Speaker 1:So I want to say that I really notice a huge difference in myself and my body when I'm in a place of sort of that pressured, have to need to fix survival response, where I feel very much in my chest. I feel lifted out of my seat, I feel pulled forward into this, like I have to do something. It feels very frantic, very chaotic. A lot of the time there's a lot of like spinning thoughts sort of experience happening for me, whereas when I'm in a rooted response, I literally feel rooted back in my seat. I literally can feel myself sit down. The weight of my body, my center of gravity, changes in my physical body experience and I can really notice that. So it's a very good indicator when you start to develop this body awareness, because it'll really help guide you where your system is and where you're responding from. So the first thing that you need to do to have a rooted response is to notice when you are not having a rooted response. In other words, you are reacting. A reaction is an unconscious, automatic way that you react to a situation, and it comes from the nervous system identifying that there's a threat, and so it goes into survival, and so you can call it reactivity, you can call it dysregulation, you can call it a reaction, you can call it unhelpful, you can call it whatever you want, but to notice, ooh, my nervous system is no longer in a grounded, safe space, I have moved into a reaction, I have moved into dysregulation. And to notice that and name that, and just noticing and naming that alone, can help you to move just one step back towards being more regulated. So that really is a very important step and it's something you probably will have to practice because you might not be able to catch yourself right away.

▶ [INFORMATION SUPPLIED]:
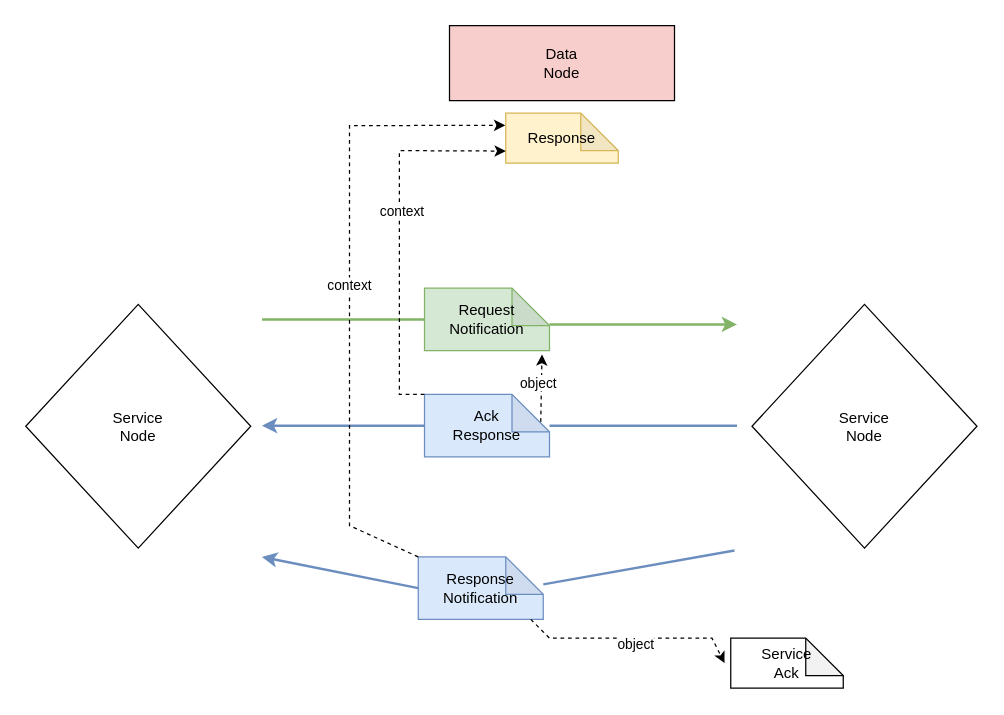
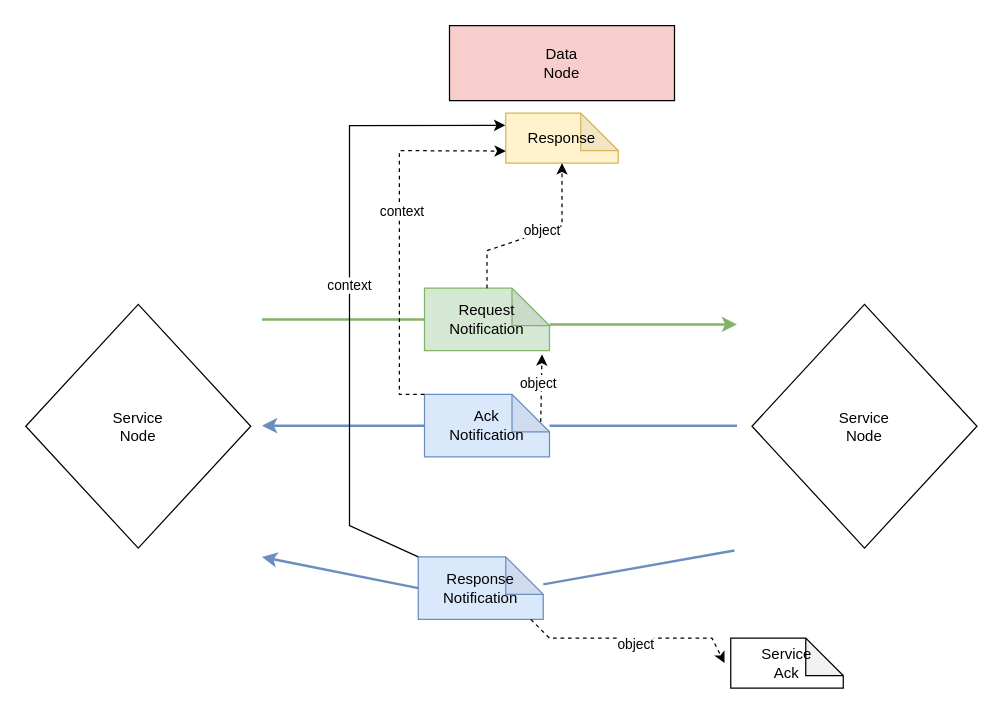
  <mxCell id="0" />
  <mxCell id="1" parent="0" />
  <mxCell id="2" value="Data&lt;br&gt;Node" style="rounded=0;whiteSpace=wrap;html=1;rotation=0;fillColor=#f8cecc;" vertex="1" parent="1"><mxGeometry x="359" y="20" width="180" height="60" as="geometry" /></mxCell>
  <mxCell id="3" value="Request&lt;br&gt;Notification" style="shape=note;whiteSpace=wrap;html=1;backgroundOutline=1;darkOpacity=0.05;fillColor=#d5e8d4;strokeColor=#82b366;" vertex="1" parent="1"><mxGeometry x="339" y="230" width="100" height="50" as="geometry" /></mxCell>
  <mxCell id="4" value="" style="endArrow=none;html=1;rounded=0;entryX=0;entryY=0.5;entryDx=0;entryDy=0;entryPerimeter=0;strokeWidth=2;fillColor=#d5e8d4;strokeColor=#82b366;" edge="1" parent="1" target="3"><mxGeometry width="50" height="50" relative="1" as="geometry"><mxPoint x="209" y="255" as="sourcePoint" /><mxPoint x="639" y="380" as="targetPoint" /></mxGeometry></mxCell>
  <mxCell id="5" value="" style="endArrow=classic;html=1;rounded=0;entryX=0;entryY=0.25;entryDx=0;entryDy=0;exitX=0;exitY=0;exitDx=100;exitDy=40;exitPerimeter=0;strokeWidth=2;fillColor=#d5e8d4;strokeColor=#82b366;" edge="1" parent="1"><mxGeometry width="50" height="50" relative="1" as="geometry"><mxPoint x="439" y="259" as="sourcePoint" /><mxPoint x="589" y="259" as="targetPoint" /></mxGeometry></mxCell>
  <mxCell id="6" value="Response" style="shape=note;whiteSpace=wrap;html=1;backgroundOutline=1;darkOpacity=0.05;fillColor=#fff2cc;strokeColor=#d6b656;" vertex="1" parent="1"><mxGeometry x="404" y="90" width="90" height="40" as="geometry" /></mxCell>
- <mxCell id="9" value="Ack&lt;br&gt;Response" style="shape=note;whiteSpace=wrap;html=1;backgroundOutline=1;darkOpacity=0.05;fillColor=#dae8fc;strokeColor=#6c8ebf;" vertex="1" parent="1"><mxGeometry x="339" y="315" width="100" height="50" as="geometry" /></mxCell>
+ <mxCell id="7" value="" style="endArrow=classic;html=1;rounded=0;exitX=0.5;exitY=0;exitDx=0;exitDy=0;exitPerimeter=0;dashed=1;entryX=0.5;entryY=1;entryDx=0;entryDy=0;entryPerimeter=0;" edge="1" parent="1" source="3" target="6"><mxGeometry width="50" height="50" relative="1" as="geometry"><mxPoint x="389" y="220" as="sourcePoint" /><mxPoint x="219" y="110" as="targetPoint" /><Array as="points"><mxPoint x="389" y="200" /><mxPoint x="449" y="180" /></Array></mxGeometry></mxCell>
+ <mxCell id="8" value="object" style="edgeLabel;html=1;align=center;verticalAlign=middle;resizable=0;points=[];" vertex="1" connectable="0" parent="7"><mxGeometry x="0.055" y="1" relative="1" as="geometry"><mxPoint y="-1" as="offset" /></mxGeometry></mxCell>
+ <mxCell id="9" value="Ack&lt;br&gt;Notification" style="shape=note;whiteSpace=wrap;html=1;backgroundOutline=1;darkOpacity=0.05;fillColor=#dae8fc;strokeColor=#6c8ebf;" vertex="1" parent="1"><mxGeometry x="339" y="315" width="100" height="50" as="geometry" /></mxCell>
  <mxCell id="10" value="" style="endArrow=none;html=1;rounded=0;entryX=0;entryY=0.5;entryDx=0;entryDy=0;fillColor=#dae8fc;strokeColor=#6c8ebf;strokeWidth=2;" edge="1" parent="1" source="9"><mxGeometry width="50" height="50" relative="1" as="geometry"><mxPoint x="519" y="300" as="sourcePoint" /><mxPoint x="589" y="340" as="targetPoint" /></mxGeometry></mxCell>
  <mxCell id="11" value="" style="endArrow=classic;html=1;rounded=0;exitX=0;exitY=0.5;exitDx=0;exitDy=0;exitPerimeter=0;fillColor=#dae8fc;strokeColor=#6c8ebf;strokeWidth=2;" edge="1" parent="1" source="9"><mxGeometry width="50" height="50" relative="1" as="geometry"><mxPoint x="519" y="300" as="sourcePoint" /><mxPoint x="209" y="340" as="targetPoint" /></mxGeometry></mxCell>
  <mxCell id="12" value="" style="endArrow=classic;html=1;rounded=0;exitX=0;exitY=0;exitDx=0;exitDy=0;exitPerimeter=0;dashed=1;entryX=0.001;entryY=0.759;entryDx=0;entryDy=0;entryPerimeter=0;" edge="1" parent="1"><mxGeometry width="50" height="50" relative="1" as="geometry"><mxPoint x="338.91" y="315" as="sourcePoint" /><mxPoint x="404" y="120.36" as="targetPoint" /><Array as="points"><mxPoint x="318.91" y="315" /><mxPoint x="318.91" y="120" /></Array></mxGeometry></mxCell>
  <mxCell id="13" value="context" style="edgeLabel;html=1;align=center;verticalAlign=middle;resizable=0;points=[];" vertex="1" connectable="0" parent="12"><mxGeometry x="0.116" y="-2" relative="1" as="geometry"><mxPoint as="offset" /></mxGeometry></mxCell>
  <mxCell id="14" value="" style="endArrow=classic;html=1;rounded=0;dashed=1;exitX=0.93;exitY=0.44;exitDx=0;exitDy=0;exitPerimeter=0;entryX=0.94;entryY=1.06;entryDx=0;entryDy=0;entryPerimeter=0;" edge="1" parent="1" source="9" target="3"><mxGeometry width="50" height="50" relative="1" as="geometry"><mxPoint x="519" y="300" as="sourcePoint" /><mxPoint x="569" y="250" as="targetPoint" /></mxGeometry></mxCell>
  <mxCell id="15" value="object" style="edgeLabel;html=1;align=center;verticalAlign=middle;resizable=0;points=[];" vertex="1" connectable="0" parent="14"><mxGeometry x="0.146" y="3" relative="1" as="geometry"><mxPoint as="offset" /></mxGeometry></mxCell>
  <mxCell id="16" value="Response&lt;br&gt;Notification" style="shape=note;whiteSpace=wrap;html=1;backgroundOutline=1;darkOpacity=0.05;fillColor=#dae8fc;strokeColor=#6c8ebf;" vertex="1" parent="1"><mxGeometry x="334" y="445" width="100" height="50" as="geometry" /></mxCell>
  <mxCell id="17" value="" style="endArrow=none;html=1;rounded=0;entryX=-0.029;entryY=0.857;entryDx=0;entryDy=0;entryPerimeter=0;exitX=1;exitY=0.44;exitDx=0;exitDy=0;exitPerimeter=0;fillColor=#dae8fc;strokeColor=#6c8ebf;strokeWidth=2;" edge="1" parent="1" source="16"><mxGeometry width="50" height="50" relative="1" as="geometry"><mxPoint x="519" y="300" as="sourcePoint" /><mxPoint x="586.97" y="439.96" as="targetPoint" /></mxGeometry></mxCell>
  <mxCell id="18" value="" style="endArrow=classic;html=1;rounded=0;exitX=0;exitY=0.5;exitDx=0;exitDy=0;exitPerimeter=0;fillColor=#dae8fc;strokeColor=#6c8ebf;strokeWidth=2;" edge="1" parent="1" source="16"><mxGeometry width="50" height="50" relative="1" as="geometry"><mxPoint x="519" y="300" as="sourcePoint" /><mxPoint x="209" y="445" as="targetPoint" /></mxGeometry></mxCell>
- <mxCell id="19" value="context" style="endArrow=classic;html=1;rounded=0;exitX=0;exitY=0;exitDx=0;exitDy=0;exitPerimeter=0;dashed=1;entryX=-0.005;entryY=0.244;entryDx=0;entryDy=0;entryPerimeter=0;" edge="1" parent="1" source="16" target="6"><mxGeometry width="50" height="50" relative="1" as="geometry"><mxPoint x="519" y="300" as="sourcePoint" /><mxPoint x="219" y="130" as="targetPoint" /><Array as="points"><mxPoint x="279" y="420" /><mxPoint x="279" y="100" /></Array></mxGeometry></mxCell>
+ <mxCell id="19" value="context" style="endArrow=classic;html=1;rounded=0;exitX=0;exitY=0;exitDx=0;exitDy=0;exitPerimeter=0;dashed=0;entryX=-0.005;entryY=0.244;entryDx=0;entryDy=0;entryPerimeter=0;" edge="1" parent="1" source="16" target="6"><mxGeometry width="50" height="50" relative="1" as="geometry"><mxPoint x="519" y="300" as="sourcePoint" /><mxPoint x="219" y="130" as="targetPoint" /><Array as="points"><mxPoint x="279" y="420" /><mxPoint x="279" y="100" /></Array></mxGeometry></mxCell>
  <mxCell id="20" value="Service&lt;br&gt;Ack" style="shape=note;whiteSpace=wrap;html=1;backgroundOutline=1;darkOpacity=0.05;" vertex="1" parent="1"><mxGeometry x="584" y="510" width="90" height="40" as="geometry" /></mxCell>
  <mxCell id="21" value="" style="endArrow=classic;html=1;rounded=0;dashed=1;exitX=0.9;exitY=1;exitDx=0;exitDy=0;exitPerimeter=0;" edge="1" parent="1" source="16"><mxGeometry width="50" height="50" relative="1" as="geometry"><mxPoint x="519" y="300" as="sourcePoint" /><mxPoint x="579" y="530" as="targetPoint" /><Array as="points"><mxPoint x="439" y="510" /><mxPoint x="569" y="510" /></Array></mxGeometry></mxCell>
  <mxCell id="22" value="object" style="edgeLabel;html=1;align=center;verticalAlign=middle;resizable=0;points=[];" vertex="1" connectable="0" parent="21"><mxGeometry x="0.035" y="-4" relative="1" as="geometry"><mxPoint as="offset" /></mxGeometry></mxCell>
  <mxCell id="23" value="Service&lt;br&gt;Node" style="rhombus;whiteSpace=wrap;html=1;" vertex="1" parent="1"><mxGeometry x="601" y="243" width="180" height="195" as="geometry" /></mxCell>
  <mxCell id="24" value="Service&lt;br&gt;Node" style="rhombus;whiteSpace=wrap;html=1;" vertex="1" parent="1"><mxGeometry x="20" y="243" width="180" height="195" as="geometry" /></mxCell>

▶ [WHAT YOU WILL DO]:
1. In the talk on rooted responses, list the terms the speaker says you can use to call a reaction.
2. Translate this sentence from the talk on rooted responses into Spanish: "So the first thing that you need to do to have a rooted response is to notice when you are not having a rooted response."
3. Pick up the talk on rooted responses after its last sentence and continue it in the same speaker's voice.
The records are separate material and are not connected to the talk on rooted responses.

▶ [ANSWERS FOR THE EXERCISE]:
1. reactivity, dysregulation, a reaction, unhelpful

2. Así que lo primero que necesitas hacer para tener una respuesta arraigada es notar cuándo no estás teniendo una respuesta arraigada.

3.
Speaker 1:Your body, as I mentioned earlier, is very, very helpful because your body will give you a lot of clues and everyone's body and system is, in fact different. But when we're in a mobilized response to threat, when we're like something's happening I have to do something about it, there are body cues that happen, you know. Our heart rate speeds up, our breathing can quicken and we can feel hot. I certainly get sweaty when I'm in that sympathetic, mobilized response and again I physically notice a sense of my chest being pulled into the air and I feel like I'm moving into action, like I'm about to leap. I feel like a lion about to pounce on their prey. It's very much that feeling in my body when I move into a sympathetic response.
Speaker 1:The more you start to notice what your body sensations are when you're in sympathetic and when you're in a mobilized response to threat, the more helpful it'll be to identify it. While you are working on that, you can also notice the feelings that come up feeling pressured, feeling desperate, feeling very intense. Your partner may also tell you that you're intense. It also comes with a feeling of you have to like I have to do something about it. If I don't do anything about it, who will right?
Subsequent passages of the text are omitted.